Sponsored by the AICPA, the NYSSCPA, and Catalyst, a research and consulting organization on women's leadership development, the conference, "Achieving a Balance in the Accounting Workplace: Gender, Upward Mobility, Work and Family," will take place June 13th at the Sheraton New York Hotel in New York City. Plenary sessions and breakout workshops will address such topics as "Leading Organizational Change," "Alternative Work Arrangements," "Practice Development," "Gender Dynamics in the Workplace," "Building the Business Case for Work/Family Initiatives," "Mentoring and Networking," and "What Women Can Do to Engineer their Own Upward Mobility."
Participants will learn what they can do to help both their firms or companies and themselves better address the balance of women, work, and family issues. Speakers from industry and public accounting along with organizational development consultants, human resources executives, and gender specialists will highlight success stories and offer other helpful advice for accounting firms, companies, and individuals. The conference is $195 and includes registration, course materials and lunch. Attendance is limited so reserve soon. Contact the AICPA's Meetings and Travel Division, Harborside Financial Center, 210 Plaza Three, Jersey City NJ 07311-3811, (201) 938-3232.

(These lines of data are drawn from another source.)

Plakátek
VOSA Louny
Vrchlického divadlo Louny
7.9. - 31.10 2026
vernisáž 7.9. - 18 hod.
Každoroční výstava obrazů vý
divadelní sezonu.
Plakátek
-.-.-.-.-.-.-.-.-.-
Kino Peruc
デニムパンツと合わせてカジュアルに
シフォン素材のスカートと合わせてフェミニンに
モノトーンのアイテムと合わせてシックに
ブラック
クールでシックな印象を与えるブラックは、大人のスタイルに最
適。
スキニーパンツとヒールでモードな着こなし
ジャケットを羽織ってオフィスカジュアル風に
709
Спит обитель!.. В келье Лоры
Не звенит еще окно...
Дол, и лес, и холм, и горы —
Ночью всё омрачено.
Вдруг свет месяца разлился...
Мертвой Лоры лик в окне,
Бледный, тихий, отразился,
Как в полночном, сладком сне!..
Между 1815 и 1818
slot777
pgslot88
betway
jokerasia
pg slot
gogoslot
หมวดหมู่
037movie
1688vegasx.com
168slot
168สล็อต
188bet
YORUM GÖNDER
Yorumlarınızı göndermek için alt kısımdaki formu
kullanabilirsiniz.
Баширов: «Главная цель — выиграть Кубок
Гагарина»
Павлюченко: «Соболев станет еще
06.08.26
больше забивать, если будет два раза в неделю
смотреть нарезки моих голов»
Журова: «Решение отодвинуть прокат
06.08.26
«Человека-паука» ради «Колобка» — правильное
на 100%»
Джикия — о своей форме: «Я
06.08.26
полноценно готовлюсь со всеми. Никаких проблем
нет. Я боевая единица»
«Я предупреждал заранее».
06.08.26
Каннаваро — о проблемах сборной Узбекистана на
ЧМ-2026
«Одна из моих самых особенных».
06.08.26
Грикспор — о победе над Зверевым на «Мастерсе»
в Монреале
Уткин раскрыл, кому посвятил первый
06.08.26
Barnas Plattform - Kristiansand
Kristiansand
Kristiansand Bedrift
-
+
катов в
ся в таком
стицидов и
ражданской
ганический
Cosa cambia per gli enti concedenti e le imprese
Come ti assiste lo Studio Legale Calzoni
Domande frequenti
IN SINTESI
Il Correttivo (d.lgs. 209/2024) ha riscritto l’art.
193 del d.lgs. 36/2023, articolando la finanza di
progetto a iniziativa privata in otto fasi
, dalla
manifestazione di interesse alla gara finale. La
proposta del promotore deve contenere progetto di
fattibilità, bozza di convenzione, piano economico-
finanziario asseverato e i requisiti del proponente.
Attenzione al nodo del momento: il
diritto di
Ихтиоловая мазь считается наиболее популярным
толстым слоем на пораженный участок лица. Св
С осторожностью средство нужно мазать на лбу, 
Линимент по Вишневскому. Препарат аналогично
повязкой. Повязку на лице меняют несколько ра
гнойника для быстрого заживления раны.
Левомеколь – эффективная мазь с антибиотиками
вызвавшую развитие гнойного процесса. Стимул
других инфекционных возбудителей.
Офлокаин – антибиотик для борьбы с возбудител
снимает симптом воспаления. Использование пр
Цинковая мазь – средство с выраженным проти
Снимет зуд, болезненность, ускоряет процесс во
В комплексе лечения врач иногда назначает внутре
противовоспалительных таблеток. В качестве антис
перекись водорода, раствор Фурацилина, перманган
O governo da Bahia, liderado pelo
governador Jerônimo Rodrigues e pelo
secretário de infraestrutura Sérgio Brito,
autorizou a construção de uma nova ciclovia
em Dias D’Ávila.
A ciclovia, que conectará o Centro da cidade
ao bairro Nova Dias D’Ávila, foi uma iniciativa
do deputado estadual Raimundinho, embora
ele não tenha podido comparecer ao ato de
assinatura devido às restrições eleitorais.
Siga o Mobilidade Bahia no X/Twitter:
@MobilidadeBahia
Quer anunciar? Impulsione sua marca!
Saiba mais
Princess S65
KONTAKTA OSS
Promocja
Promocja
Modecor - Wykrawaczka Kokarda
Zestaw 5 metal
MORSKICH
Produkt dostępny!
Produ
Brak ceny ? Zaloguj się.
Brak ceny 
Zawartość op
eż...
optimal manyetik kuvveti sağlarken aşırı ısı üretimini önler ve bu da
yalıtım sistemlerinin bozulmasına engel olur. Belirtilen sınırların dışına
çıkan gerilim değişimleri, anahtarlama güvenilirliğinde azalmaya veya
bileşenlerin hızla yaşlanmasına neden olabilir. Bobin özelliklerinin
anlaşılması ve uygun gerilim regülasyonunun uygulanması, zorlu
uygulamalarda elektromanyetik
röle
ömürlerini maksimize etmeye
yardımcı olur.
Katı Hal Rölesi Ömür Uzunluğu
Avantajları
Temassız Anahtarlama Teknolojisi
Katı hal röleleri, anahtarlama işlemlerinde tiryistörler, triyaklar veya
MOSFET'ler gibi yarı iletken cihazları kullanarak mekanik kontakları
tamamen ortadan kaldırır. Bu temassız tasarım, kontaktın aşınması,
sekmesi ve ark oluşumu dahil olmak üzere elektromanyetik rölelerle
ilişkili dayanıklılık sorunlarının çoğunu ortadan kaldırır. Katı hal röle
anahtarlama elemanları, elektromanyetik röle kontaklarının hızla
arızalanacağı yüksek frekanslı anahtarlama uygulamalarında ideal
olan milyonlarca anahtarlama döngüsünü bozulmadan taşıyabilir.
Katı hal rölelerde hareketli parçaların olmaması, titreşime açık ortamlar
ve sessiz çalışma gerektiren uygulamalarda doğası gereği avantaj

COMMUNICATION CHALLENGES AND OPPORTUNITIES
Most of the women interviewed agree there is a difference in the way female and male CPAs communicate and this impacts the way each gender interacts with clients and colleagues.
Studies on management communication cite women address problems with more creativity than men and are more often likely to consult others in deriving a solution. Since creative problem solving is the hallmark of the accounting profession, women are positioned to take advantage of these skills to succeed.
"Women are more communicative. If there's an issue, women discuss and resolve it. And this is a big asset in an environment where effective communication skills are so critical," said Mary Molloy, CPA, vice president at Chase Manhattan Bank in New York City.
Other comments in the NYSSCPA survey point out how women's communication style opens opportunities in the profession. Women are consensus- builders and this team-spirited approach can have additional benefits in improving client relations. By getting the client to buy into the CPA's point of view early, client satisfaction can increase in the long run.
Most women have the personality needed to serve the public. This is an important skill since on the whole we spend more time explaining why things are to our clients," said one respondent.
While many women admit there are gender communication differences, some of the CPAs interviewed focus on individual personalities as the main qualifications in determining office interactions and mobility."
"Professionally, I adapt my style to the person I'm communicating with," says Ernst & Young's Dancik. "I feel this is a particularly important strategy for women." While she admits there are greater challenges for female CPAS because many older men are still uncomfortable working with women, Dancik is quick to stress that women must seek out opportunities and not be discouraged by perceived glass ceilings. She views that the three most important qualities to succeed-- positive attitude, perseverance, and teamwork--as the same for all CPAs regardless of gender.
Leslie Coolidge, CPA, is a senior manager at KPMG Peat Marwick in New York and a member of the NYSSCPA Advancement of Women in the Accounting Profession Committee.
Danielle D'Angelo is manager, public relations of the NYSSCPA. Other members of the NYSSCPA Advancement of Women Committee contributed to the article.